[TASKS TO CARRY OUT]
**A.** From the article on Doug Kenimer:
(i) How much did Kenimer pay for his first car?
(ii) At which speedway did he win the 1977 World 100?
(iii) Which two fellow Hall of Famers does the article say he competed against and beat?
**B.** Can you transcribe the stretch of the article on Doug Kenimer from "He also competed" through "around the country." word for word?

Georgia Racing HOF Member Doug Kenimer Passes Away

Doug Kenimer, winner of over 400 feature victories in asphalt and dirt short track racing and a member of the Georgia Racing Hall of Fame, passed away on January 2 at the age of 71. Photo: Courtesy Georgia Racing Hall of Fame

Georgia Racing Hall of Fame member Doug Kenimer of Dahlonega, Georgia, passed away on Monday, January 2.

Kenimer was revered for his driving abilities on both dirt and asphalt, competing and beating fellow Hall of Famers Buck Simmons and Bud Lunsford, among others.

Born July 4, 1945 to Buster and Doris Bray Kenimer, Doug Kenimer’s love of speed and competition began at the age of 14.

“(I) just went to a few races and just got hooked on it,” Kenimer said in his 2012 inductee interview for the Georgia Racing Hall of Fame. “Went to the car sale and bought my first car for $50. (It was) a ‘48 Ford coupe. The rest is history.”

And what history he wrote. Kenimer competed and won in Coupes, Super Modifieds and Late Models all over the country, including Cumming Speedway, Athens Speedway, Toccoa Speedway, Rome Speedway, Lanier Raceway and Lavonia Speedway all in his home state of Georgia.

He also competed and won at Tennessee’s Atomic Speedway and Bulls Gap Speedway, Anderson Motor Speedway in South Carolina, among many others around the country.

But Kenimer said the biggest win of his career came in 1977, when he scored the victory in the World 100 at Rossburg, Ohio’s Eldora Speedway. He took the prestigious dirt Late Model win, and the $10,000 payday that went with it, in what many considered an underpowered car.

[STORED ROWS]
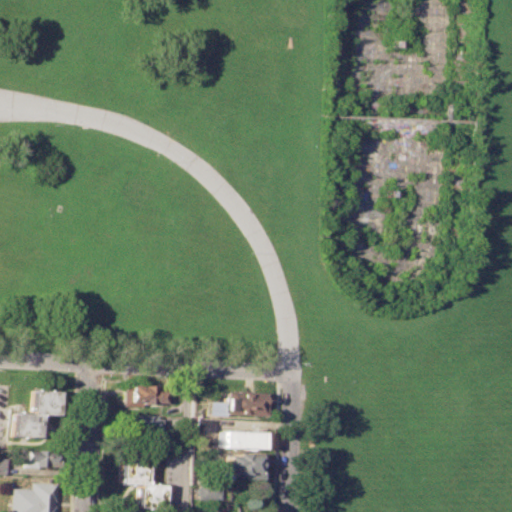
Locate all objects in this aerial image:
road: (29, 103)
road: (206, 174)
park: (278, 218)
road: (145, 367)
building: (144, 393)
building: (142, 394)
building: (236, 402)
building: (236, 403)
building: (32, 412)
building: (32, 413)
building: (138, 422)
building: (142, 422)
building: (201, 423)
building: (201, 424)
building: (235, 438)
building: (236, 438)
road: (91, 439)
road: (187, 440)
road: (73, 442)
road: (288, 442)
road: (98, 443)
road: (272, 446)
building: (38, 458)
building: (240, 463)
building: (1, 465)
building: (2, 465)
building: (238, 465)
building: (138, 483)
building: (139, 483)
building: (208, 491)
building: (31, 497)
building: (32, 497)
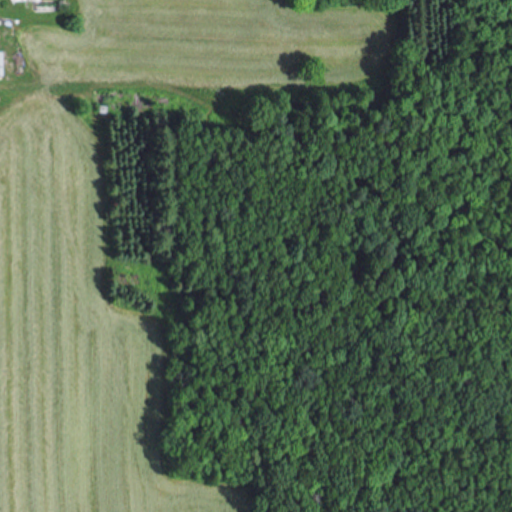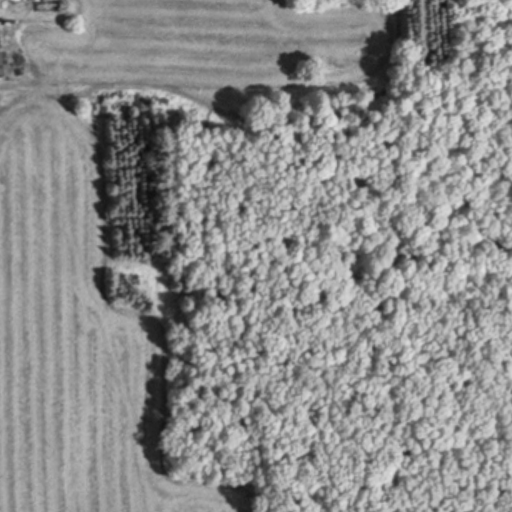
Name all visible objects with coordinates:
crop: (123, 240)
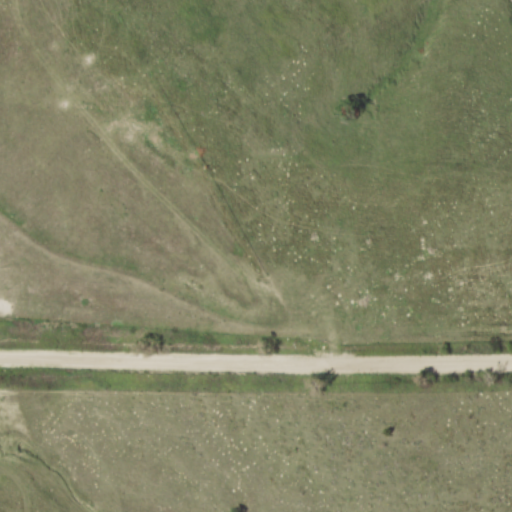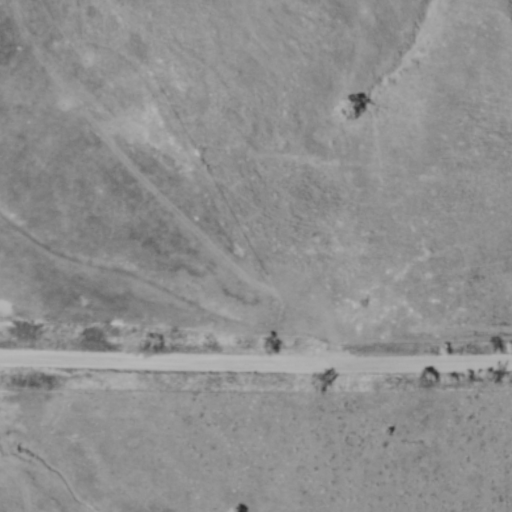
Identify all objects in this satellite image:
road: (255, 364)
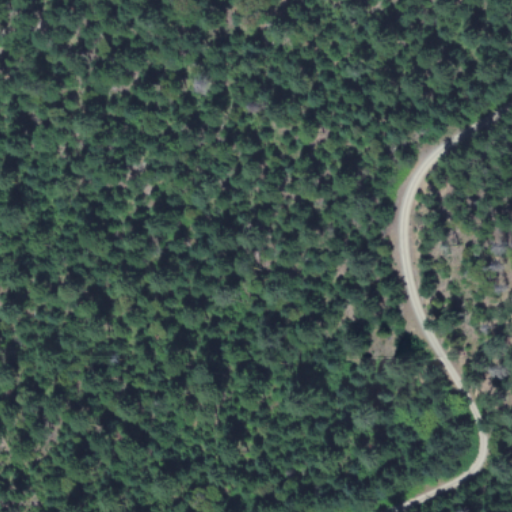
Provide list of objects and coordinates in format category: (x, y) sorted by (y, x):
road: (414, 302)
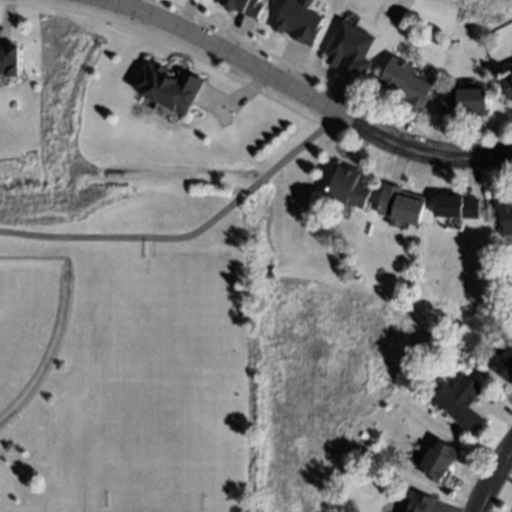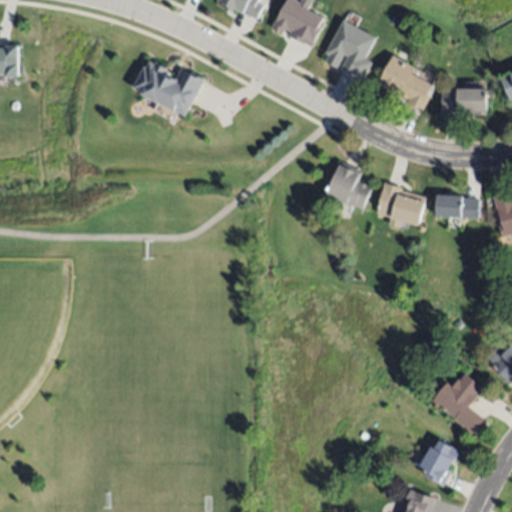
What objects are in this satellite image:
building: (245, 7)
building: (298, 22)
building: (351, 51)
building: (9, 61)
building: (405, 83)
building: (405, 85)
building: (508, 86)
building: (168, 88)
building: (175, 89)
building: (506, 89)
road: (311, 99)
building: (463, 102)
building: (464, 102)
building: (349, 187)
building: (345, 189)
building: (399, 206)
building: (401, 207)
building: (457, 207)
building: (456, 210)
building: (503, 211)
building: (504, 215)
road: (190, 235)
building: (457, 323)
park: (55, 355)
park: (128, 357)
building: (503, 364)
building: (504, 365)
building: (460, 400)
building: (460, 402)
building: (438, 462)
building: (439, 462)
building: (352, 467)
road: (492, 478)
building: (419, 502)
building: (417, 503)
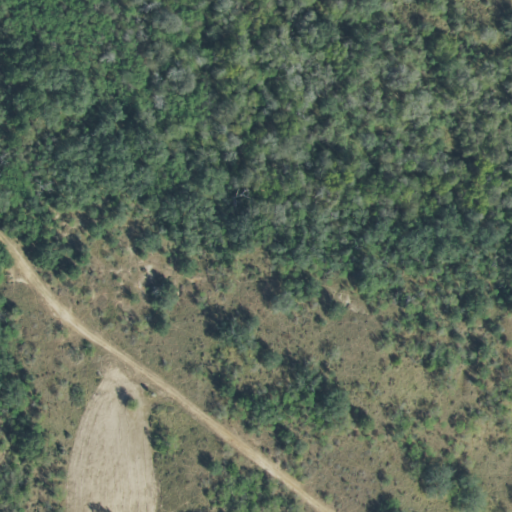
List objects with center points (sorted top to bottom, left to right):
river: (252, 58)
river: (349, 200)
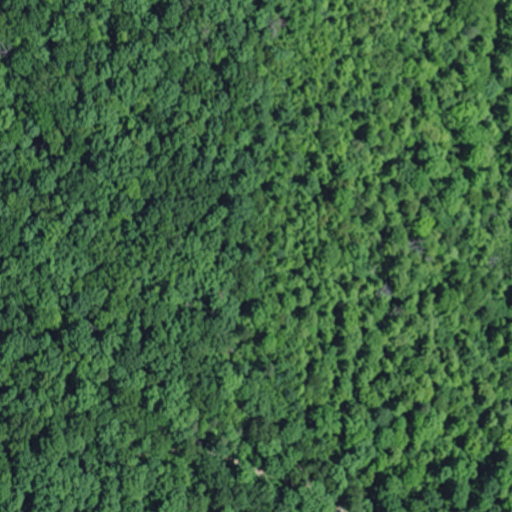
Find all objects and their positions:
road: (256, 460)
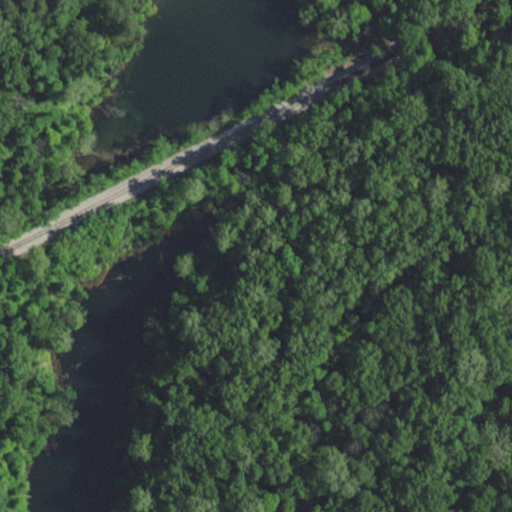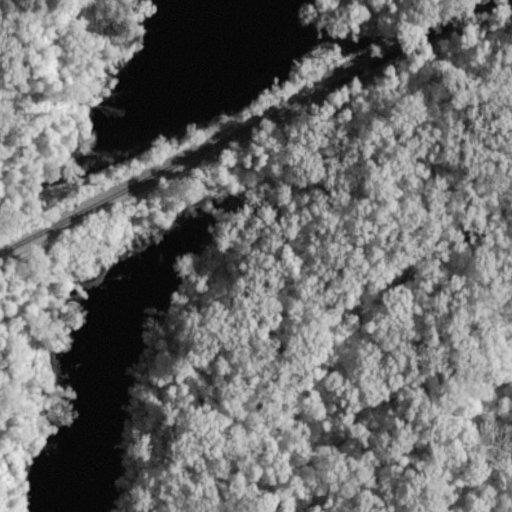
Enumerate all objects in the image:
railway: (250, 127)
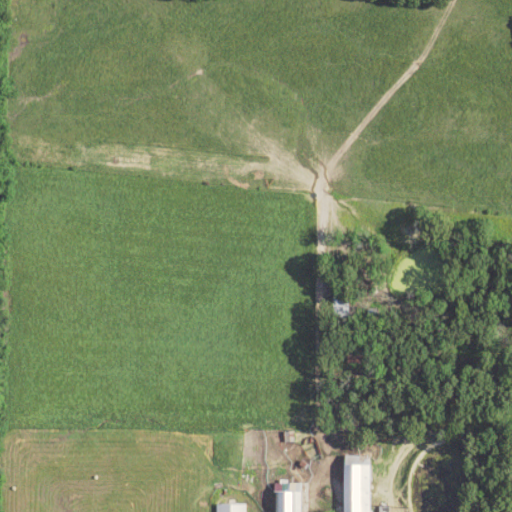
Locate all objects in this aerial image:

--

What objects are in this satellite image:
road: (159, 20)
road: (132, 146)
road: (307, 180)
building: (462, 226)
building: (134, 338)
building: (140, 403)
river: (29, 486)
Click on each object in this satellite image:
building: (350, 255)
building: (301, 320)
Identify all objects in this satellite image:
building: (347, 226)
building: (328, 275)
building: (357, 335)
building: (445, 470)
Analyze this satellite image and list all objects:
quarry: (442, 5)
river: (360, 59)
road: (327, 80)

[ANSWERS FOR THE TASKS]
**A.**
(i) $50
(ii) Eldora Speedway in Rossburg, Ohio
(iii) Buck Simmons and Bud Lunsford

**B.**
He also competed and won at Tennessee’s Atomic Speedway and Bulls Gap Speedway, Anderson Motor Speedway in South Carolina, among many others around the country.